In the data below, which lines hold the word "knee"? Copy them.

(Stored data entries)
^^^^^^^^^^^^^^^^

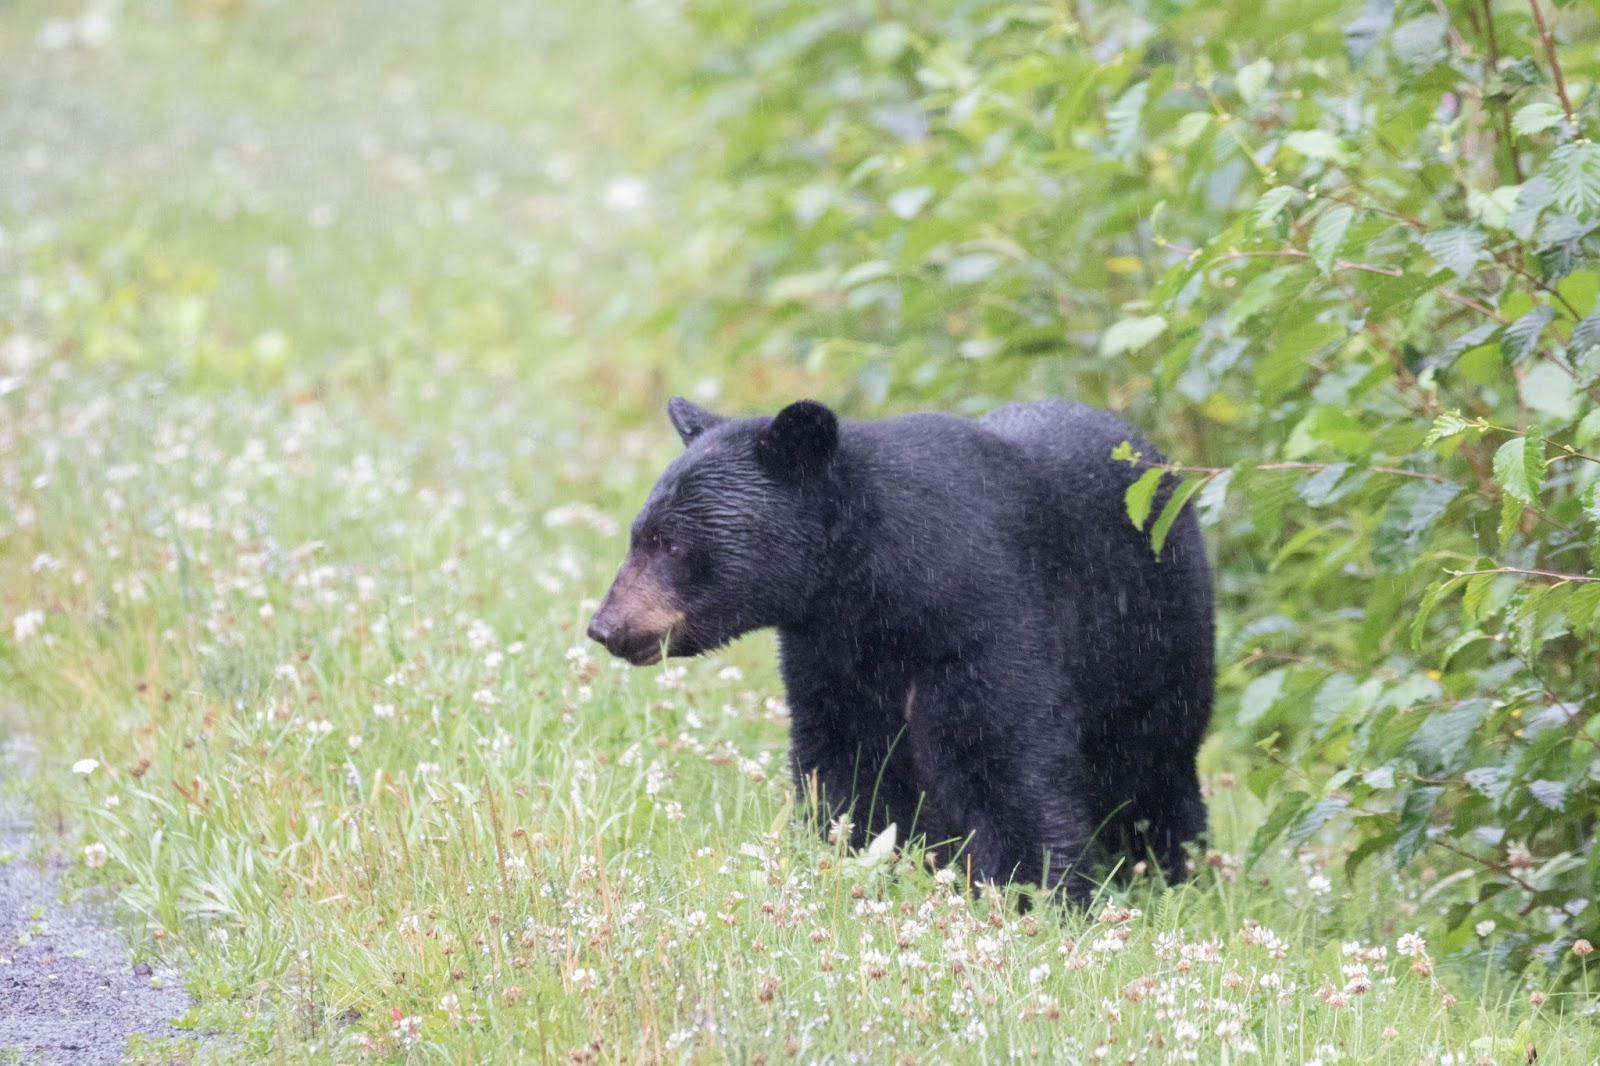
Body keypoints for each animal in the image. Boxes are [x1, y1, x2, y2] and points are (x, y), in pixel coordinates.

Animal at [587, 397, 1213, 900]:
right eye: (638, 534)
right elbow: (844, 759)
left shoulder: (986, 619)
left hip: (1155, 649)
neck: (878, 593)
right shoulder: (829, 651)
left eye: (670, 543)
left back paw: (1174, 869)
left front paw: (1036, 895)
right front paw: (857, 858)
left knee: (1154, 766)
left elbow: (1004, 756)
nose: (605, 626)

^^^^^^^^^^^^^^^^

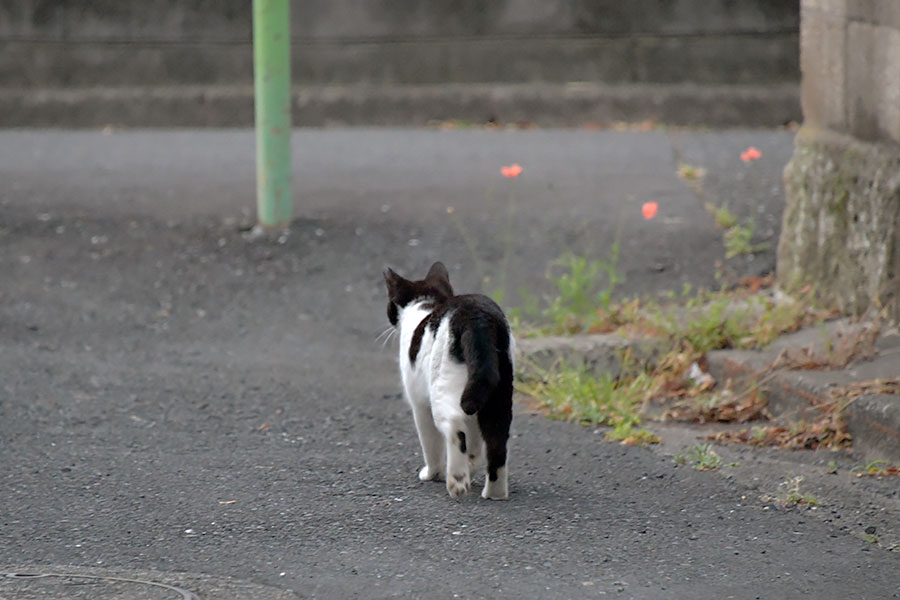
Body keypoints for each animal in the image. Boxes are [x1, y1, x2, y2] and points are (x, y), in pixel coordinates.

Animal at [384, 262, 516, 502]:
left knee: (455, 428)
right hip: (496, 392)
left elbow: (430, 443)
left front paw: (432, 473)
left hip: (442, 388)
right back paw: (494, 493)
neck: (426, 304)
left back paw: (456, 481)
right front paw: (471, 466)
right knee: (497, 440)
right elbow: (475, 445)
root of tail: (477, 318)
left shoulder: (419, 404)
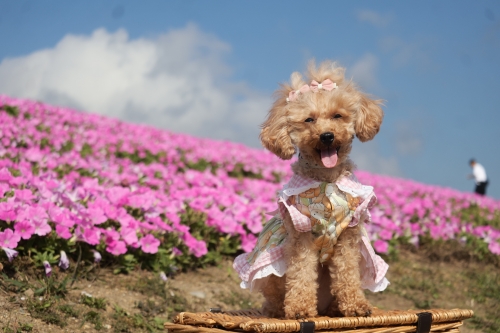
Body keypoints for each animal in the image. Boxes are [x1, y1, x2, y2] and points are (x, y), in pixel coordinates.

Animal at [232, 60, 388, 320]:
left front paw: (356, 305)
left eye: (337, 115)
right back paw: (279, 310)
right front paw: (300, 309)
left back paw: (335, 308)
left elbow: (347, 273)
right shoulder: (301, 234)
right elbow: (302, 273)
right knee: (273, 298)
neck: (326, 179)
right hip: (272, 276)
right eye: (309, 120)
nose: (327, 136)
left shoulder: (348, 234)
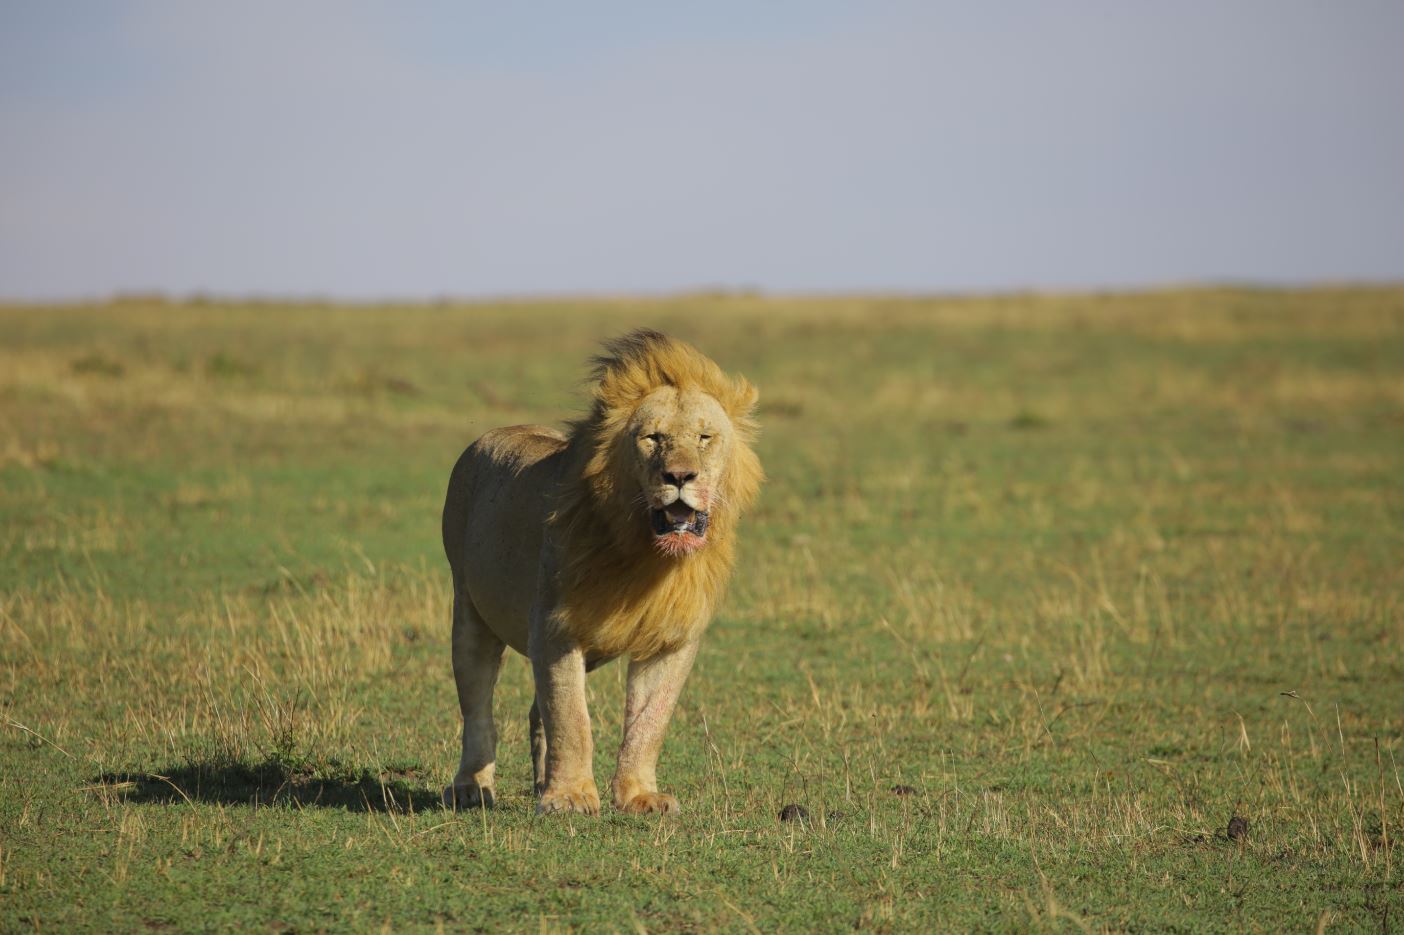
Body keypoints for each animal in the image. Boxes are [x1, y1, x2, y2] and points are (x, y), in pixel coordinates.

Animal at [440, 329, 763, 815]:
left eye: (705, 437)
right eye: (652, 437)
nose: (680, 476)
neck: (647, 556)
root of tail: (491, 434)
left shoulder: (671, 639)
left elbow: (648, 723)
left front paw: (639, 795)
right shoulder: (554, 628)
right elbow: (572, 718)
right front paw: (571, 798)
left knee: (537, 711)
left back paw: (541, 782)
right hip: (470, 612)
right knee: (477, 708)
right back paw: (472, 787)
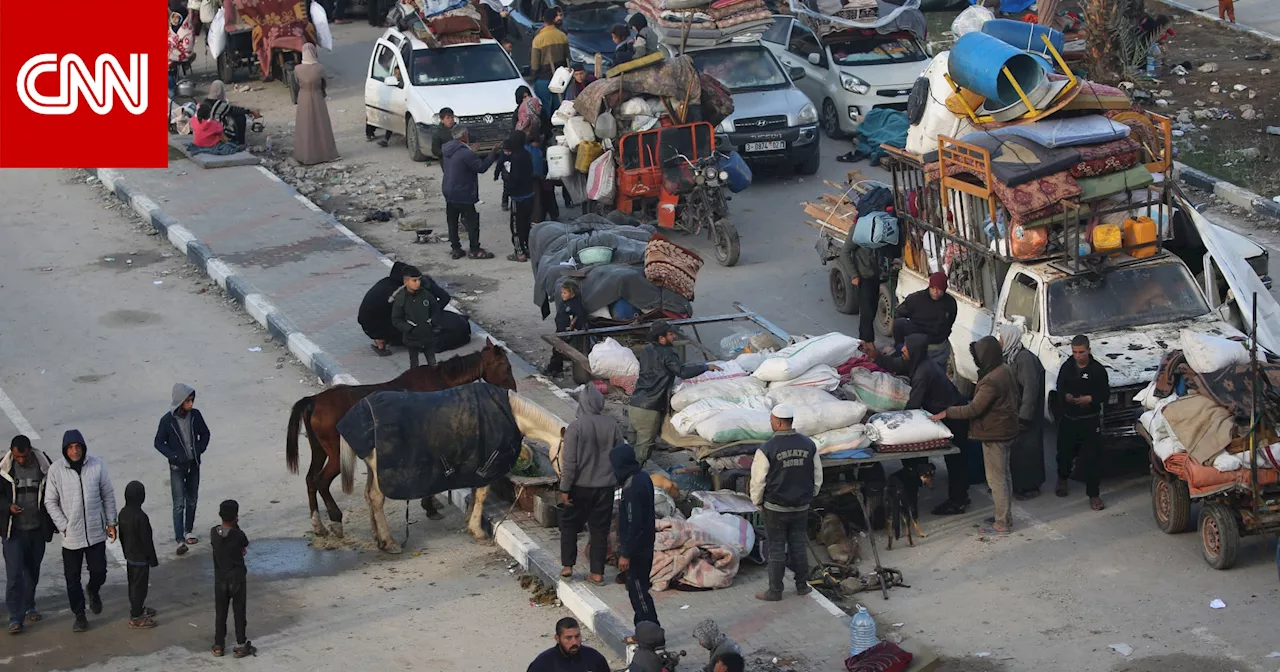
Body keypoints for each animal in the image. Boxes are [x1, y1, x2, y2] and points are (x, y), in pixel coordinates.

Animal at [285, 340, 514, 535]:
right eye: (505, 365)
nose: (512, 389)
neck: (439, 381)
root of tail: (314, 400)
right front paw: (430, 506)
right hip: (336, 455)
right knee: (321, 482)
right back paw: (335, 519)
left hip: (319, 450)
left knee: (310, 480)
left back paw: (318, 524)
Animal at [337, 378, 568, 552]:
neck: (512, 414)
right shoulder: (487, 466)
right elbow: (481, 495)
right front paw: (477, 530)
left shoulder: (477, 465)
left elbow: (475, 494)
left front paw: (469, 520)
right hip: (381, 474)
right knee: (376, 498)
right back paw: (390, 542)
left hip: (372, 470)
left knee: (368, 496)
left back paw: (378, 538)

^^^^^^^^^^^^^^^^

• Exercise answer
left knee: (1154, 766)
left knee: (455, 428)
right knee: (497, 440)
right knee: (273, 298)
left knee: (537, 711)
right knee: (477, 708)
right knee: (321, 482)
left knee: (310, 480)
right knee: (376, 498)
left knee: (368, 496)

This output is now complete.